For cardiac cath facilities
It is important for the procedure room and control room to be adjacent to each other, with storage space and the clean and soiled utility areas located within the immediate cardiac cath suite area.
The procedure room should provide ample space for the equipment, in-room storage and movement of the patient into and out of the room via stretcher or patient bed. 500-600 square feet for the procedure area and 150-200 square feet allotted to the control room. In the room there should be storage cabinetry, standing-height counter space, a clinical sink, and positioning of computer drops for hospital information system terminals. At least one phone line into the room is recommended. Proper ventilation and airflow is needed if permanent pacemakers are being inserted. Attention must be paid when deciding where the placement of gases, suction and electrical outlets will be.
The equipment storage space should be lined with an electrical power strip to allow for multiple plug access to keep any battery powered/charging equipment accessible. The room should be configured with cabinetry to hold catheters, guiders, balloons, stents and guidewires.
The control room should be of adequate size to allow staff movement and required equipment, but an overly large control room invites visitors who can be a distraction. It is not advisable to have one control room advising more than one procedure room. The room should be elevated one or two steps above the procedure room for a full visual of activities. This also allows cables to be run underneath. The window for viewing into the procedure room should be as large as possible. This room should be placed at the foot of the procedure table. Multiple computer drops and a minimum of one phone line should also be installed.

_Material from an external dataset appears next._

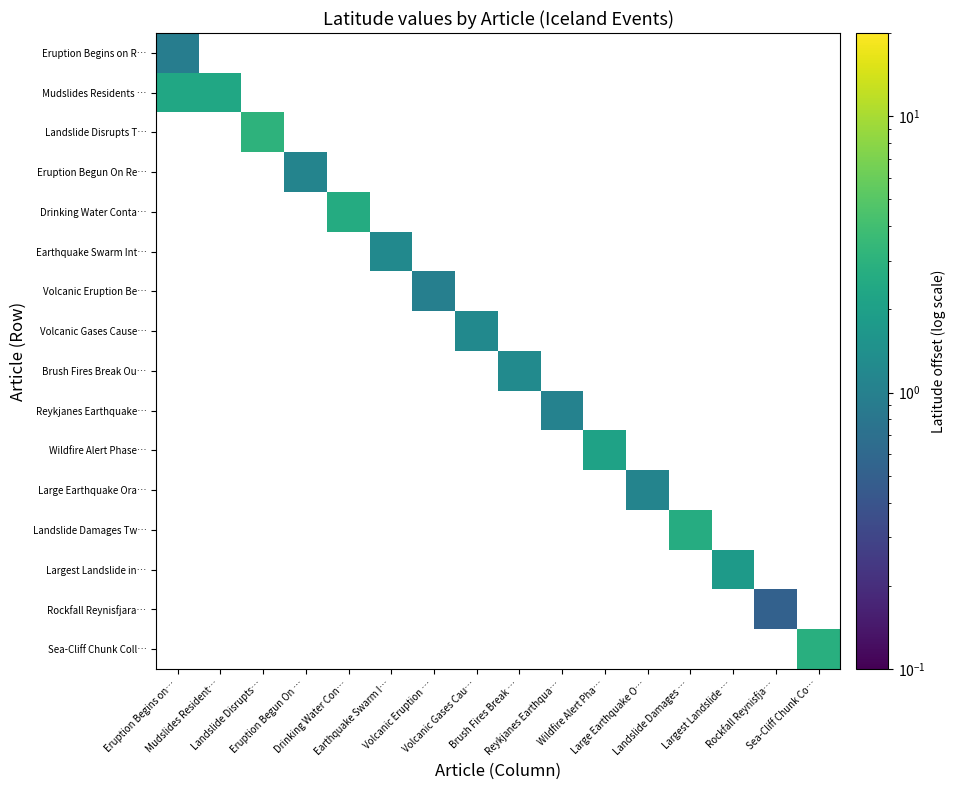

Is the value of Landslide Damages Tw… at Drinking Water Con… greater than the value of Eruption Begun On Re… at Landslide Damages …?

No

There also needs to be a space for patient holding. This area provides pre-procedure assessment and immediate post procedure care. A minimum of two beds or stretchers per procedure room is needed to facilitate patient flow in and out of the lab. If the facility admits outpatients directly to the cath lab area and recover Stage I and II, the number of beds required should be based on average daily case volumes and should allow for efficient patient flow. A small nurses station needs to be in the space to allow for documentation, computer terminals, a scheduling secretary, etc. Patient bays should be walled cubicles with breakaway doors. Each bay should be equipped with gases, call light, monitors, stretchers and a small storage cart or cabinet.
A family waiting area should be located nearby to the procedure room. There should be at least one private consult room where the family can be directed for confidential patient/family discussions.

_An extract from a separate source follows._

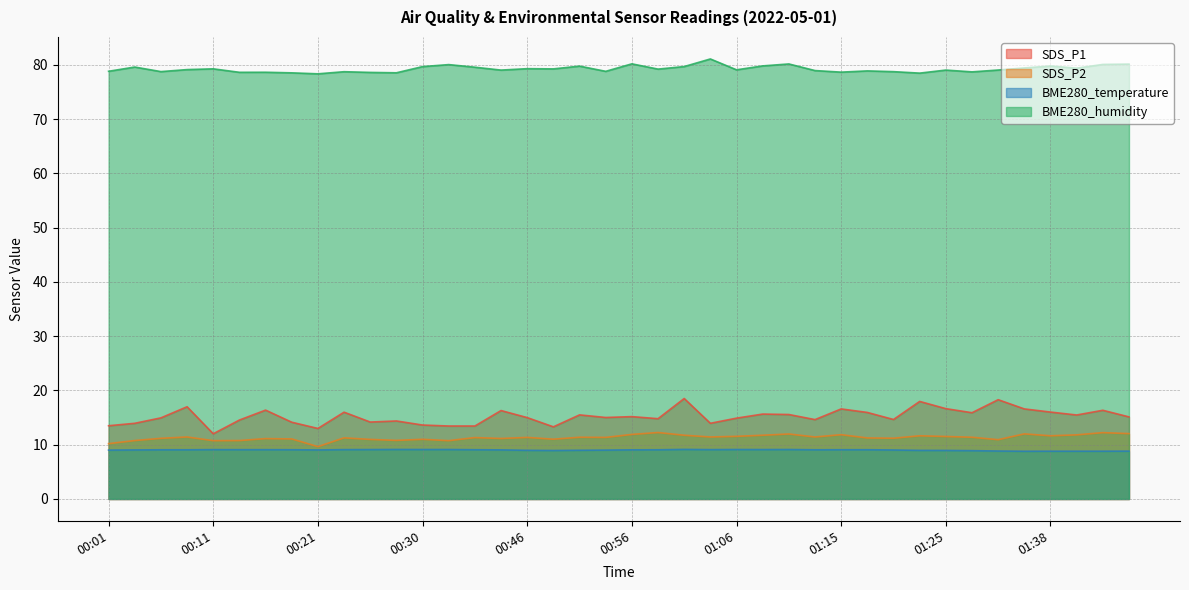

True or false: BME280_temperature and SDS_P1 cross at least once.

False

Equipment needed for the lab includes imaging equipment, hemodynamic monitoring equipment, and data/imaging archival.
For diagnostic facilities
At least one exam room shall be provided. It needs both visual and acoustical privacy, and shall be provided for the examination of patients, private medical consultations, and confidential communication with patients and their families/legal guardians.
An examination/treatment room is needed for diagnostic facilities. These rooms may be required in many locations in a health care facility.
The space needs to be a single bed examination/treatment room or area. Each single patient room shall have a minimum clear floor area of 120 sq ft. Provision shall be made to preserve patient privacy from observation from outside to the examination/treatment room through an open door. The room needs an examination light, a hand-washing station, storage facilities for supplies, and a desk, counter, or shelf space for writing or electronic documentation. There also can be multiple bed exam/treatment rooms that have separate patient cubicles with a minimum clear floor area of 80 sq ft per cubicle. Each cubicle should contain the same supplies and equipment listed for the single bed room.